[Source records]
====
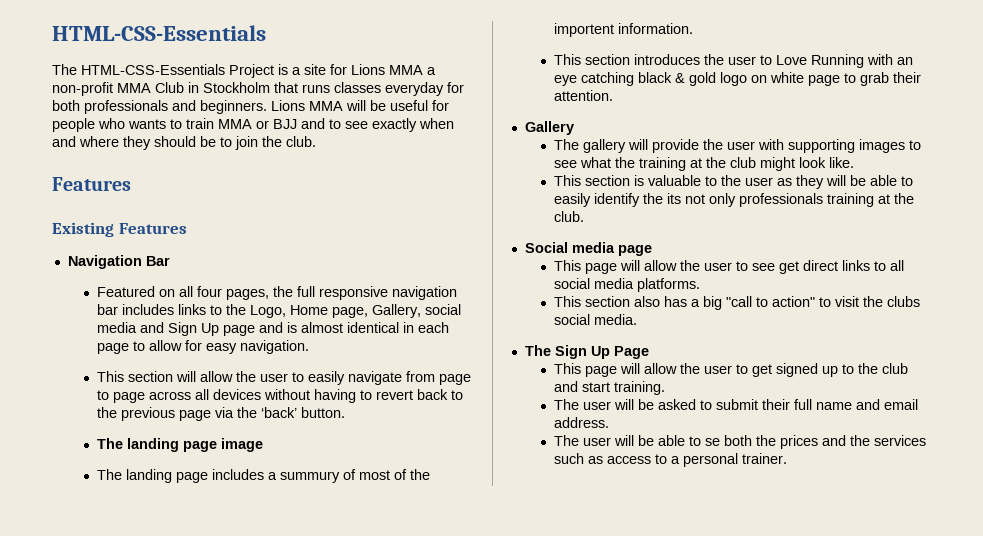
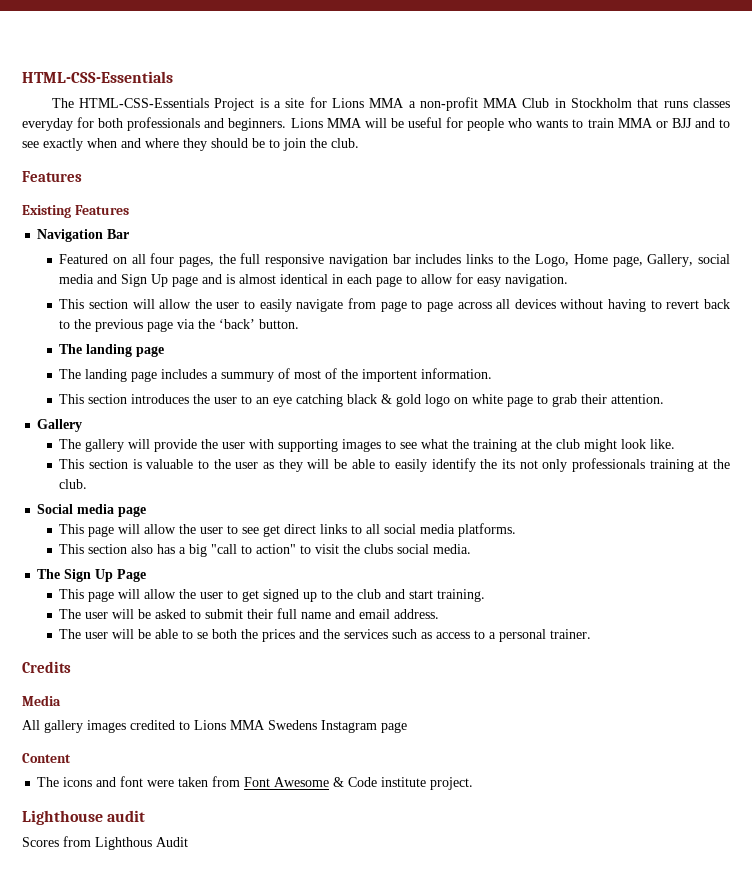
[220,438,263,452] image -> (165, 351) none
[775,54,893,68] Love Running with -> (253, 399) none
(787, 458) none -> [22,661,71,673] [22,695,61,706] [22,720,407,733] [22,753,71,763] [37,776,474,790] [22,810,146,825] [22,836,188,850] // Credits // Media // All gallery images credited to Lions MMA Swedens Instagram page // Content // The icons and font were taken from Font Awesome & Code institute project. // Lighthouse audit // Scores from Lighthous Audit

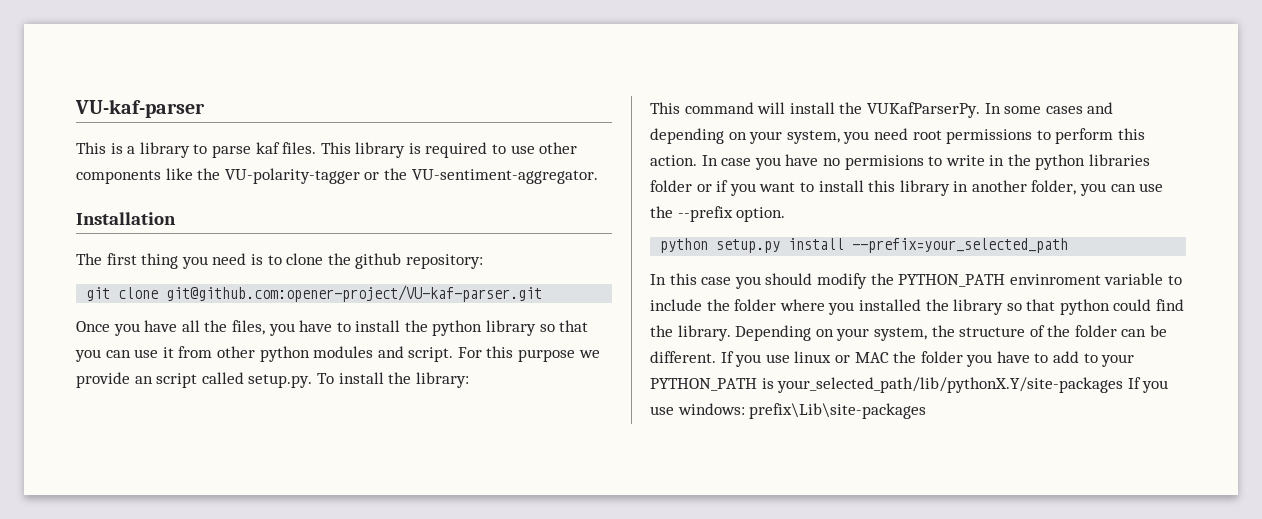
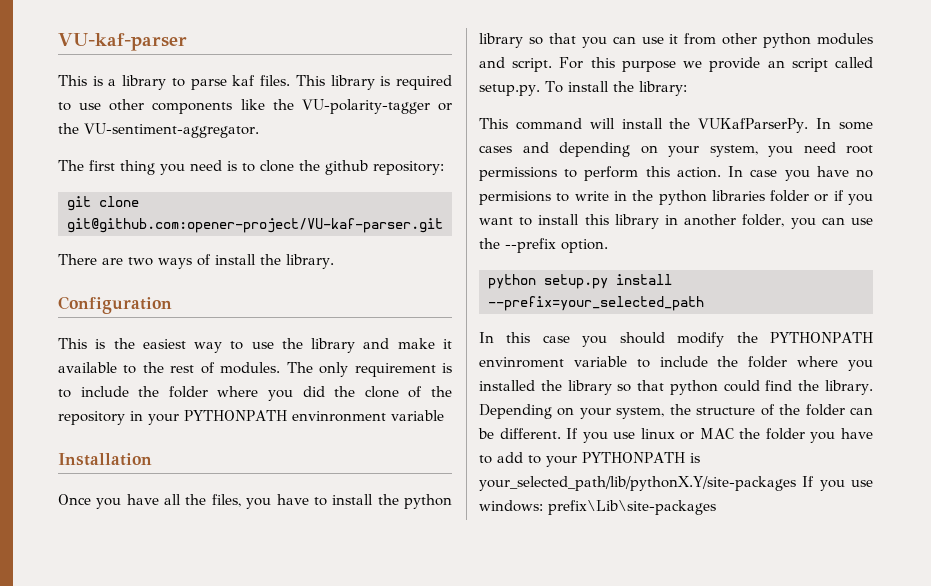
[76,212,176,225] // Installation -> (259, 130) none
(543, 293) none -> [58,254,334,269] [58,296,172,314] [58,338,452,353] [58,362,453,377] [58,386,453,401] [58,410,444,425] [58,453,152,466] // There are two ways of install the library. // Configuration // This is the easiest way to use the library and make it available to the rest of modules. The only requirement is to include the folder where you did the clone of the repository in your PYTHONPATH envinronment variable // Installation
[898,274,1006,287] PYTHON_PATH -> [770,332,874,343] PYTHONPATH
[650,378,757,391] PYTHON_PATH -> [582,452,685,463] PYTHONPATH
====
Required action - Return every line shown above without changing a word, and skip the pictures.

Answer section -
[220,438,263,452] image -> (165, 351) none
[775,54,893,68] Love Running with -> (253, 399) none
(787, 458) none -> [22,661,71,673] [22,695,61,706] [22,720,407,733] [22,753,71,763] [37,776,474,790] [22,810,146,825] [22,836,188,850] // Credits // Media // All gallery images credited to Lions MMA Swedens Instagram page // Content // The icons and font were taken from Font Awesome & Code institute project. // Lighthouse audit // Scores from Lighthous Audit

[76,212,176,225] // Installation -> (259, 130) none
(543, 293) none -> [58,254,334,269] [58,296,172,314] [58,338,452,353] [58,362,453,377] [58,386,453,401] [58,410,444,425] [58,453,152,466] // There are two ways of install the library. // Configuration // This is the easiest way to use the library and make it available to the rest of modules. The only requirement is to include the folder where you did the clone of the repository in your PYTHONPATH envinronment variable // Installation
[898,274,1006,287] PYTHON_PATH -> [770,332,874,343] PYTHONPATH
[650,378,757,391] PYTHON_PATH -> [582,452,685,463] PYTHONPATH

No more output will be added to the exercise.